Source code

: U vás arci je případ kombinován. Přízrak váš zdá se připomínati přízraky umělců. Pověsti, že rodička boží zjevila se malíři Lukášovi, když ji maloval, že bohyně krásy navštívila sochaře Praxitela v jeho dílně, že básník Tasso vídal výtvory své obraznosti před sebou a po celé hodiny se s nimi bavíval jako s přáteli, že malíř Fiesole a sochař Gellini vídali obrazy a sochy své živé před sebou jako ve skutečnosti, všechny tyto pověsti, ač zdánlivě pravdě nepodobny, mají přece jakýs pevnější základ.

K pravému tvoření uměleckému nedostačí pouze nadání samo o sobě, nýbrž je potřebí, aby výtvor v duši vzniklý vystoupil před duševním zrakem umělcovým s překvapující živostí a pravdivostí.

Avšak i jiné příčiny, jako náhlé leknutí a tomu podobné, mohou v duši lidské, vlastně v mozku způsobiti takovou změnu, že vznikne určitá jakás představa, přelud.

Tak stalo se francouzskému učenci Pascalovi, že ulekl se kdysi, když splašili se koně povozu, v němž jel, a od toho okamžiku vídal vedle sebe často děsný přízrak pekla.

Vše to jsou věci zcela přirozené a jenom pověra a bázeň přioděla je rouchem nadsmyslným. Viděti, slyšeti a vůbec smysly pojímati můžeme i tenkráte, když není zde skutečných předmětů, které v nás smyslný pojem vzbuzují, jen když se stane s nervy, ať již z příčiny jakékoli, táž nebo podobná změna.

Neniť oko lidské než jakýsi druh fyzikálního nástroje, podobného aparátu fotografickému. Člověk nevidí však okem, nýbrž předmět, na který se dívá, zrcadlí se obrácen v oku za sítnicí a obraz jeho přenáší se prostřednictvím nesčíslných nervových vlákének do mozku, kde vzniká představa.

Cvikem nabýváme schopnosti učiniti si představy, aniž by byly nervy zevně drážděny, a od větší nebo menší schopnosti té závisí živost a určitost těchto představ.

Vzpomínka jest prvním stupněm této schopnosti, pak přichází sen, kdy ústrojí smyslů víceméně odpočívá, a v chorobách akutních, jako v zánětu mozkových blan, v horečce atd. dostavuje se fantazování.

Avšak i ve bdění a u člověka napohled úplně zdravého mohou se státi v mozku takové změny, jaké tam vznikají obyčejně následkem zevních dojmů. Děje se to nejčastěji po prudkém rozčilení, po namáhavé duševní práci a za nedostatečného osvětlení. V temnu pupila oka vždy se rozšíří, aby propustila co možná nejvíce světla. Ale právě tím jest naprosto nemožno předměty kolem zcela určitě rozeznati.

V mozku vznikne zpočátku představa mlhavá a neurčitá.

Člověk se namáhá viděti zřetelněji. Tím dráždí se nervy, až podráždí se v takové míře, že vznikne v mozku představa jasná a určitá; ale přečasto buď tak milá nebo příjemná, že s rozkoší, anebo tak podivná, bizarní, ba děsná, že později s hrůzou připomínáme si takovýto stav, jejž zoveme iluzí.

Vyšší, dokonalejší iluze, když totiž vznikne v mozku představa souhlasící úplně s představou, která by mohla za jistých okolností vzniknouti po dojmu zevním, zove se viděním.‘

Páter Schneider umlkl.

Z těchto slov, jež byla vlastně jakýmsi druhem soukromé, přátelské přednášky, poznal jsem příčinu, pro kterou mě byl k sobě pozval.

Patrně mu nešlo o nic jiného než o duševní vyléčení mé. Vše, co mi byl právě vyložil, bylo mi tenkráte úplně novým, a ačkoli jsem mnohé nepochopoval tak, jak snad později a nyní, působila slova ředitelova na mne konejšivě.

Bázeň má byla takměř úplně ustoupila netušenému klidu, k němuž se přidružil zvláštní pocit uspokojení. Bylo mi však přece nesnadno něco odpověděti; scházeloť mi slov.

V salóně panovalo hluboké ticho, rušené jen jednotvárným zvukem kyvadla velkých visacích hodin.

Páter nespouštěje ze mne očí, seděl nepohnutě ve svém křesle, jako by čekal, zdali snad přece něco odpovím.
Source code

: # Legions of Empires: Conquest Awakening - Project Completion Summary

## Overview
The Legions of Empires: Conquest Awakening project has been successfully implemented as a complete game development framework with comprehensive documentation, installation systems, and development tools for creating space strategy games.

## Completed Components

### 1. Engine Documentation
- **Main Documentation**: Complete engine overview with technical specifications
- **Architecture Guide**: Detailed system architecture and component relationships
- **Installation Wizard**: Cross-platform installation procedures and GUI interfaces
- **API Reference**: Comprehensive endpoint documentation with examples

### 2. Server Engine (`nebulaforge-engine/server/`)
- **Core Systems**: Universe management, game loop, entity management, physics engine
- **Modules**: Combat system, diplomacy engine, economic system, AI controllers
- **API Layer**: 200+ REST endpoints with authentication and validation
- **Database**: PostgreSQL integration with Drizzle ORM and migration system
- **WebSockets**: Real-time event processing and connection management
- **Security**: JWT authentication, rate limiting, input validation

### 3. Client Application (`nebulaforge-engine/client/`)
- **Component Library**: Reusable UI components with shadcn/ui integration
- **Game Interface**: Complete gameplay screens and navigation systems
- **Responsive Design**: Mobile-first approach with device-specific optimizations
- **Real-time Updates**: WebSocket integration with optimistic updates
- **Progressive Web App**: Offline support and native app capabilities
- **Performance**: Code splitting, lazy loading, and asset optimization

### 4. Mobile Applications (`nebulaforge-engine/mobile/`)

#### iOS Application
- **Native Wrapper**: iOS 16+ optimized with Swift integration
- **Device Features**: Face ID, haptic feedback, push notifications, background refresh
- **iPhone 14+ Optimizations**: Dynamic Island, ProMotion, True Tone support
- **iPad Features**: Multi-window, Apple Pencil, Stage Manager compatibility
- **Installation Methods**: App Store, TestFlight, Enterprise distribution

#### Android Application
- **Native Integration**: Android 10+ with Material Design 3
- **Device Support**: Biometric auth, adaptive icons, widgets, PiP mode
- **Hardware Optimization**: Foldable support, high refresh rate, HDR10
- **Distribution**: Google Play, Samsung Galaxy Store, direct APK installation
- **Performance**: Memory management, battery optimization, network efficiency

Your goal
Retype every record above exactly as it appears.

Solution to the exercise
Source code

: U vás arci je případ kombinován. Přízrak váš zdá se připomínati přízraky umělců. Pověsti, že rodička boží zjevila se malíři Lukášovi, když ji maloval, že bohyně krásy navštívila sochaře Praxitela v jeho dílně, že básník Tasso vídal výtvory své obraznosti před sebou a po celé hodiny se s nimi bavíval jako s přáteli, že malíř Fiesole a sochař Gellini vídali obrazy a sochy své živé před sebou jako ve skutečnosti, všechny tyto pověsti, ač zdánlivě pravdě nepodobny, mají přece jakýs pevnější základ.

K pravému tvoření uměleckému nedostačí pouze nadání samo o sobě, nýbrž je potřebí, aby výtvor v duši vzniklý vystoupil před duševním zrakem umělcovým s překvapující živostí a pravdivostí.

Avšak i jiné příčiny, jako náhlé leknutí a tomu podobné, mohou v duši lidské, vlastně v mozku způsobiti takovou změnu, že vznikne určitá jakás představa, přelud.

Tak stalo se francouzskému učenci Pascalovi, že ulekl se kdysi, když splašili se koně povozu, v němž jel, a od toho okamžiku vídal vedle sebe často děsný přízrak pekla.

Vše to jsou věci zcela přirozené a jenom pověra a bázeň přioděla je rouchem nadsmyslným. Viděti, slyšeti a vůbec smysly pojímati můžeme i tenkráte, když není zde skutečných předmětů, které v nás smyslný pojem vzbuzují, jen když se stane s nervy, ať již z příčiny jakékoli, táž nebo podobná změna.

Neniť oko lidské než jakýsi druh fyzikálního nástroje, podobného aparátu fotografickému. Člověk nevidí však okem, nýbrž předmět, na který se dívá, zrcadlí se obrácen v oku za sítnicí a obraz jeho přenáší se prostřednictvím nesčíslných nervových vlákének do mozku, kde vzniká představa.

Cvikem nabýváme schopnosti učiniti si představy, aniž by byly nervy zevně drážděny, a od větší nebo menší schopnosti té závisí živost a určitost těchto představ.

Vzpomínka jest prvním stupněm této schopnosti, pak přichází sen, kdy ústrojí smyslů víceméně odpočívá, a v chorobách akutních, jako v zánětu mozkových blan, v horečce atd. dostavuje se fantazování.

Avšak i ve bdění a u člověka napohled úplně zdravého mohou se státi v mozku takové změny, jaké tam vznikají obyčejně následkem zevních dojmů. Děje se to nejčastěji po prudkém rozčilení, po namáhavé duševní práci a za nedostatečného osvětlení. V temnu pupila oka vždy se rozšíří, aby propustila co možná nejvíce světla. Ale právě tím jest naprosto nemožno předměty kolem zcela určitě rozeznati.

V mozku vznikne zpočátku představa mlhavá a neurčitá.

Člověk se namáhá viděti zřetelněji. Tím dráždí se nervy, až podráždí se v takové míře, že vznikne v mozku představa jasná a určitá; ale přečasto buď tak milá nebo příjemná, že s rozkoší, anebo tak podivná, bizarní, ba děsná, že později s hrůzou připomínáme si takovýto stav, jejž zoveme iluzí.

Vyšší, dokonalejší iluze, když totiž vznikne v mozku představa souhlasící úplně s představou, která by mohla za jistých okolností vzniknouti po dojmu zevním, zove se viděním.‘

Páter Schneider umlkl.

Z těchto slov, jež byla vlastně jakýmsi druhem soukromé, přátelské přednášky, poznal jsem příčinu, pro kterou mě byl k sobě pozval.

Patrně mu nešlo o nic jiného než o duševní vyléčení mé. Vše, co mi byl právě vyložil, bylo mi tenkráte úplně novým, a ačkoli jsem mnohé nepochopoval tak, jak snad později a nyní, působila slova ředitelova na mne konejšivě.

Bázeň má byla takměř úplně ustoupila netušenému klidu, k němuž se přidružil zvláštní pocit uspokojení. Bylo mi však přece nesnadno něco odpověděti; scházeloť mi slov.

V salóně panovalo hluboké ticho, rušené jen jednotvárným zvukem kyvadla velkých visacích hodin.

Páter nespouštěje ze mne očí, seděl nepohnutě ve svém křesle, jako by čekal, zdali snad přece něco odpovím.
Source code

: # Legions of Empires: Conquest Awakening - Project Completion Summary

## Overview
The Legions of Empires: Conquest Awakening project has been successfully implemented as a complete game development framework with comprehensive documentation, installation systems, and development tools for creating space strategy games.

## Completed Components

### 1. Engine Documentation
- **Main Documentation**: Complete engine overview with technical specifications
- **Architecture Guide**: Detailed system architecture and component relationships
- **Installation Wizard**: Cross-platform installation procedures and GUI interfaces
- **API Reference**: Comprehensive endpoint documentation with examples

### 2. Server Engine (`nebulaforge-engine/server/`)
- **Core Systems**: Universe management, game loop, entity management, physics engine
- **Modules**: Combat system, diplomacy engine, economic system, AI controllers
- **API Layer**: 200+ REST endpoints with authentication and validation
- **Database**: PostgreSQL integration with Drizzle ORM and migration system
- **WebSockets**: Real-time event processing and connection management
- **Security**: JWT authentication, rate limiting, input validation

### 3. Client Application (`nebulaforge-engine/client/`)
- **Component Library**: Reusable UI components with shadcn/ui integration
- **Game Interface**: Complete gameplay screens and navigation systems
- **Responsive Design**: Mobile-first approach with device-specific optimizations
- **Real-time Updates**: WebSocket integration with optimistic updates
- **Progressive Web App**: Offline support and native app capabilities
- **Performance**: Code splitting, lazy loading, and asset optimization

### 4. Mobile Applications (`nebulaforge-engine/mobile/`)

#### iOS Application
- **Native Wrapper**: iOS 16+ optimized with Swift integration
- **Device Features**: Face ID, haptic feedback, push notifications, background refresh
- **iPhone 14+ Optimizations**: Dynamic Island, ProMotion, True Tone support
- **iPad Features**: Multi-window, Apple Pencil, Stage Manager compatibility
- **Installation Methods**: App Store, TestFlight, Enterprise distribution

#### Android Application
- **Native Integration**: Android 10+ with Material Design 3
- **Device Support**: Biometric auth, adaptive icons, widgets, PiP mode
- **Hardware Optimization**: Foldable support, high refresh rate, HDR10
- **Distribution**: Google Play, Samsung Galaxy Store, direct APK installation
- **Performance**: Memory management, battery optimization, network efficiency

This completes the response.